Задания:
**a)** Ответьте коротко на вопросы по тексту писем:
(i) Кто вчера доставил Джонсону бумаги, согласно письму графу Бьюту?
(ii) Где Джонсон обедал в день, когда писал миссис Трейл?
(iii) В каком городе Джонсон желает Баретти быть счастливым?
**b)** Повторите слово в слово отрывок из текста писем, начиная со слов «Надеюсь, что столь» и продолжая до слов «так, как следовало.» включительно.

Изучаемый текст:
------------------------------------------------------------------------
Буду вам признателен, если Вы сделаете для мистера Бьюклерка все, что в Ваших силах, ибо он всегда был ко мне добр. <…>
Будьте же, милый мой Баретти, счастливы в Милане, равно как и в любом другом близлежащем городе.
Ваш преданный слуга Сэм. Джонсон.
Достопочтенному графу Бьюту
20 июля 1762
Милорд, когда мистер Уэддерборн доставил мне вчера бумаги, он сообщил о милостях, которые его величество, по Вашей рекомендации, склонен оказывать мне и впредь.
Щедрость не в последнюю очередь ценна тем, каким образом она оказывается; доброта Вашей милости такова, что удовлетворить она может самый изысканный вкус, а также вызвать искреннее желание выполнить свой долг. Вы облагодетельствовали человека, у которого нет ни общественной, ни личной выгоды, который никогда не служил и не прислуживался. Вы избавили его от постыдной необходимости обращаться с ходатайствами, от тревоги, которой сопровождается унизительное ожидание.
Надеюсь, что столь изысканно дарованное не будет недостойно потрачено; я постараюсь дать Вашей милости то единственное возмещение, какое желает получить великодушие, — удовлетворение от сознания того, что Вашей щедростью воспользовались именно так, как следовало.
Остаюсь, милорд, обязанным Вам,
Вашим преданным и покорным слугой
Сэм. Джонсон.
Миссис Трейл {153}
Личфилд, 2 августа 1775
Сударыня, сегодня я обедал в Стоухилле, после чего удалился писать это письмо. Никогда прежде не был я столь усердным письмописцем. Вы храните мои письма? В отличие от Вас, я люблю их перечитывать — ведь хотя ума и чего-то еще существенного в них немного, они всегда будут, надеюсь, отражением чистой и безупречной дружбы, и в часы тишины и печали могут вызвать в памяти времена более радостные.
------------------------------------------------------------------------
Исходные строки:
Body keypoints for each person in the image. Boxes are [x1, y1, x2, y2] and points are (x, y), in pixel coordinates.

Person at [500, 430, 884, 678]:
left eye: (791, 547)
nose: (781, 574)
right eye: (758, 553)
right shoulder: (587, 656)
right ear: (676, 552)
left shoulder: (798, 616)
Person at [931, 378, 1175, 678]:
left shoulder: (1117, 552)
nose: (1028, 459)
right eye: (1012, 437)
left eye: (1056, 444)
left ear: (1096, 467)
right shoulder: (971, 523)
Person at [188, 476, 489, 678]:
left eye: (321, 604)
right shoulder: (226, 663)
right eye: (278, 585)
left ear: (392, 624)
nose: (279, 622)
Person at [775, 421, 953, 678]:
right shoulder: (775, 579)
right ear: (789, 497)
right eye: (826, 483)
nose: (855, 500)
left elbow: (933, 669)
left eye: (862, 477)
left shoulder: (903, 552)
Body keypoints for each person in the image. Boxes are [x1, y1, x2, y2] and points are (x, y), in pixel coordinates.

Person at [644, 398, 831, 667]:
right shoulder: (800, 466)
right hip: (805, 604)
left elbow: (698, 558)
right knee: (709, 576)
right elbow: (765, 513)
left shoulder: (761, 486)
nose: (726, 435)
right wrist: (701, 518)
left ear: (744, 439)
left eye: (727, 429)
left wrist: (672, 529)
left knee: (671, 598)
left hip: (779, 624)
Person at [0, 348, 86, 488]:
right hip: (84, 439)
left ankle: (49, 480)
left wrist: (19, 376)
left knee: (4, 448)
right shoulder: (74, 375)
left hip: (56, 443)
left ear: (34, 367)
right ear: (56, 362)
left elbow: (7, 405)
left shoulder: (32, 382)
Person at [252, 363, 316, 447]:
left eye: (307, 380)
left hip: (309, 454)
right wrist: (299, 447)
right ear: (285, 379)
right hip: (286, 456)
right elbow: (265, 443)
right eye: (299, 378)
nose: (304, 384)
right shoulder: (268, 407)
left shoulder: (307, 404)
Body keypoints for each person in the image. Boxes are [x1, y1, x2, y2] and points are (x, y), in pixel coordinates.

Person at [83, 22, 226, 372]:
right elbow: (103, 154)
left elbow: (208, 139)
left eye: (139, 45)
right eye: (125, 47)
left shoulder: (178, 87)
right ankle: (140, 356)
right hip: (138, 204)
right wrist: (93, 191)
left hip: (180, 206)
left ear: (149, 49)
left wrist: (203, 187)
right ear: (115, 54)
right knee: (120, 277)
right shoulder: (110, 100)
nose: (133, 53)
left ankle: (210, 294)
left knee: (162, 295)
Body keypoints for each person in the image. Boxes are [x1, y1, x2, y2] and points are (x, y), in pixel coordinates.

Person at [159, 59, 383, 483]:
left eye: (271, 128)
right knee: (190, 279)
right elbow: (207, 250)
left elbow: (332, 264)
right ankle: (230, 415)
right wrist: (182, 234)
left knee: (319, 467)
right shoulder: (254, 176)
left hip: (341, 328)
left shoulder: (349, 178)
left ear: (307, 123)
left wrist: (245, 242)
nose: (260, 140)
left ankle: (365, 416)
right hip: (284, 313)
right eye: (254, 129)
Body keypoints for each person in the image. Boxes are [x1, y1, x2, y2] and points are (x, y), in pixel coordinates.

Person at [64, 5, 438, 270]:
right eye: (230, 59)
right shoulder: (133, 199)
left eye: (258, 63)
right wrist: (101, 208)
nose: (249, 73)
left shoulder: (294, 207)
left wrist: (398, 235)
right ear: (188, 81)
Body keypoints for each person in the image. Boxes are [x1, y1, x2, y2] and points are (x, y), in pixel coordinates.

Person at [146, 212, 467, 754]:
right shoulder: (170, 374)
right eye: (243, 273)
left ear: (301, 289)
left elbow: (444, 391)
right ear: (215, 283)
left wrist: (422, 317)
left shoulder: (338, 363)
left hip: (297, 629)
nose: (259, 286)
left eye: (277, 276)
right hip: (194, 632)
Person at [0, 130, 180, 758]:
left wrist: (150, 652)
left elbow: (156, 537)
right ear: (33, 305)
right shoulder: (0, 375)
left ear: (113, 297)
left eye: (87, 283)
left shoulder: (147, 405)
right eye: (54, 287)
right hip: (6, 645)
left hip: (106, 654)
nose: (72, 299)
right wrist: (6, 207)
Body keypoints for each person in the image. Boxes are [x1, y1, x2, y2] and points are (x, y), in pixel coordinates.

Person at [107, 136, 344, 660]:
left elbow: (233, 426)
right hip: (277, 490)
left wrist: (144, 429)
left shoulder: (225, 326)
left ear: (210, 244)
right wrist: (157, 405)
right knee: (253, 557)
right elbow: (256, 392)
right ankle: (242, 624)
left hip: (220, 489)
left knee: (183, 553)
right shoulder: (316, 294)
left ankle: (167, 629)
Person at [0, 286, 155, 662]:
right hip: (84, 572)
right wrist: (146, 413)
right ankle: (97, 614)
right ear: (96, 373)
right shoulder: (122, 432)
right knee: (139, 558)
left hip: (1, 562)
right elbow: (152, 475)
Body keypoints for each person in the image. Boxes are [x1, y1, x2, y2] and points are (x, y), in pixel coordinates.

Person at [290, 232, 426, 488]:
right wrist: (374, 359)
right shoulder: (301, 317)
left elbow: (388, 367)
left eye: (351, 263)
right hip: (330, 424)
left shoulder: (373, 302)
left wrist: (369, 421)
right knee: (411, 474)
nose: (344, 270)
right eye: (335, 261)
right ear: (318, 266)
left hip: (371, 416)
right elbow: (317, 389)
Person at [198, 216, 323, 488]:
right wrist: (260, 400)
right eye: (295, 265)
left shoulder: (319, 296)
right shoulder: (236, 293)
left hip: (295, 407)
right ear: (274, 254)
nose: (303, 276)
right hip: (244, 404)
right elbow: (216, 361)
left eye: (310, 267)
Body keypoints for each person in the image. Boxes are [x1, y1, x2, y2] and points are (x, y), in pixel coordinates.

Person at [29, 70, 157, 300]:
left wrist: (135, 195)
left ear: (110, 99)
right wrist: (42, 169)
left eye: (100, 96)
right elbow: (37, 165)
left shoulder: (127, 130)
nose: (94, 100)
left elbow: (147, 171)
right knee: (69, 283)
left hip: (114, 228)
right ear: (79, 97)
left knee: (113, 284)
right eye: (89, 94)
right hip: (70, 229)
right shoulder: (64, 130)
------------------------------------------------------------------------
Ответы по порядку:
**a)**
(i) Мистер Уэддерборн.
(ii) В Стоухилле.
(iii) В Милане.

**b)**
Надеюсь, что столь изысканно дарованное не будет недостойно потрачено; я постараюсь дать Вашей милости то единственное возмещение, какое желает получить великодушие, — удовлетворение от сознания того, что Вашей щедростью воспользовались именно так, как следовало.